All lines in the listing below from the one containing "Nikdy jsme se" through the last should be written out exactly, and only those.

====== Records provided

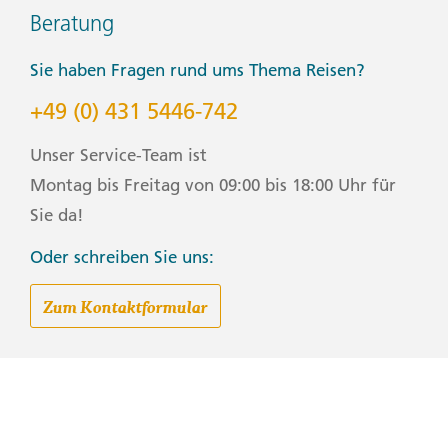
Beratung
Sie haben Fragen rund ums Thema Reisen?
+49 (0) 431 5446-742
Unser Service-Team ist
Montag bis Freitag von 09:00 bis 18:00 Uhr für
Sie da!
Oder schreiben Sie uns:
Zum Kontaktformular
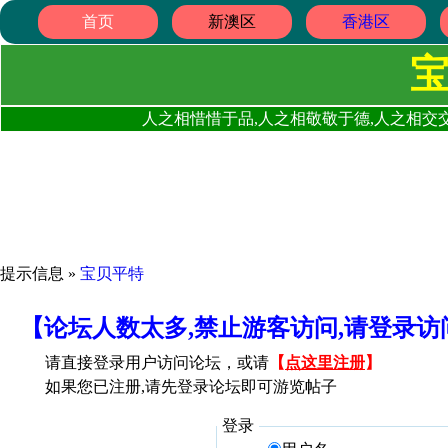
首页
新澳区
香港区
人之相惜惜于品,人之相敬敬于德,人之相交交
提示信息 »
宝贝平特
【论坛人数太多,禁止游客访问,请登录
请直接登录用户访问论坛，或请
【
点这里注册
】
如果您已注册,请先登录论坛即可游览帖子
登录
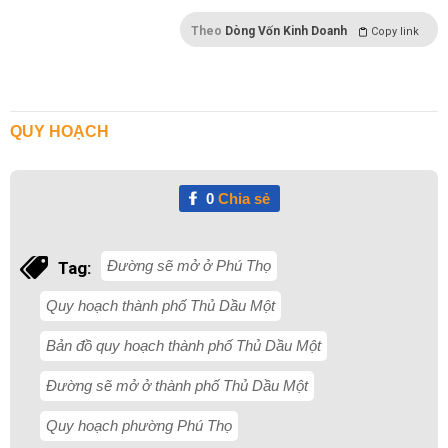
Theo
Dòng Vốn Kinh Doanh
Copy link
QUY HOẠCH
0
Chia sẻ
Đường sẽ mở ở Phú Thọ
Tag:
Quy hoạch thành phố Thủ Dầu Một
Bản đồ quy hoạch thành phố Thủ Dầu Một
Đường sẽ mở ở thành phố Thủ Dầu Một
Quy hoạch phường Phú Thọ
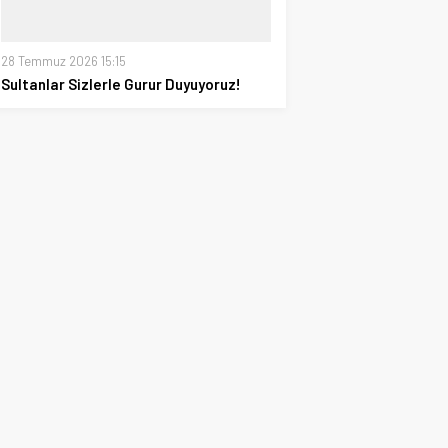
28 Temmuz 2026 15:15
Sultanlar Sizlerle Gurur Duyuyoruz!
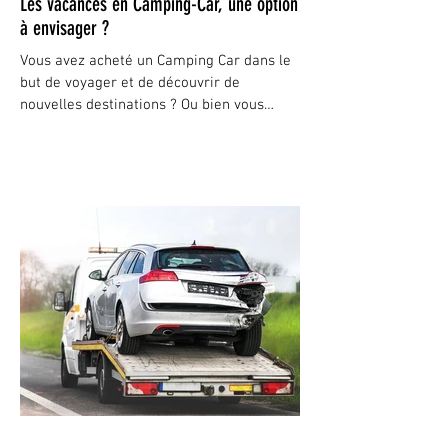
Les vacances en Camping-Car, une option
à envisager ?
Vous avez acheté un Camping Car dans le
but de voyager et de découvrir de
nouvelles destinations ? Ou bien vous
envisagez de l'acheter...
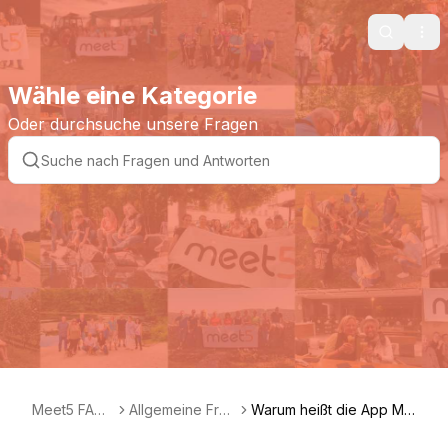
Search
Ope
Wähle eine Kategorie
Oder durchsuche unsere Fragen
Meet5 FAQ
Allgemeine Frag
Warum heißt die App Me
DE
en
et5?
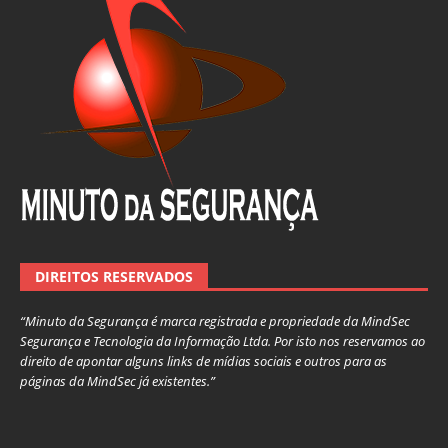
DIREITOS RESERVADOS
“Minuto da Segurança é marca registrada e propriedade da MindSec
Segurança e Tecnologia da Informação Ltda. Por isto nos reservamos ao
direito de apontar alguns links de mídias sociais e outros para as
páginas da MindSec já existentes.”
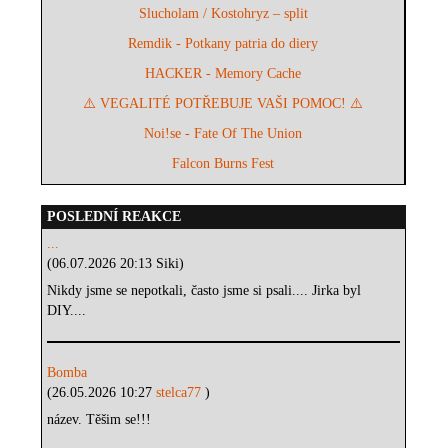
Slucholam / Kostohryz – split
Remdik - Potkany patria do diery
HACKER - Memory Cache
⚠️ VEGALITÉ POTŘEBUJE VAŠI POMOC! ⚠️
Noi!se - Fate Of The Union
Falcon Burns Fest
POSLEDNÍ REAKCE
...
(06.07.2026 20:13 Siki)
Nikdy jsme se nepotkali, často jsme si psali.... Jirka byl
DIY....
Bomba
(26.05.2026 10:27
stelca77
)
název. Těšim se!!!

============

_Reply:_
Nikdy jsme se nepotkali, často jsme si psali.... Jirka byl
DIY....
Bomba
(26.05.2026 10:27
stelca77
)
název. Těšim se!!!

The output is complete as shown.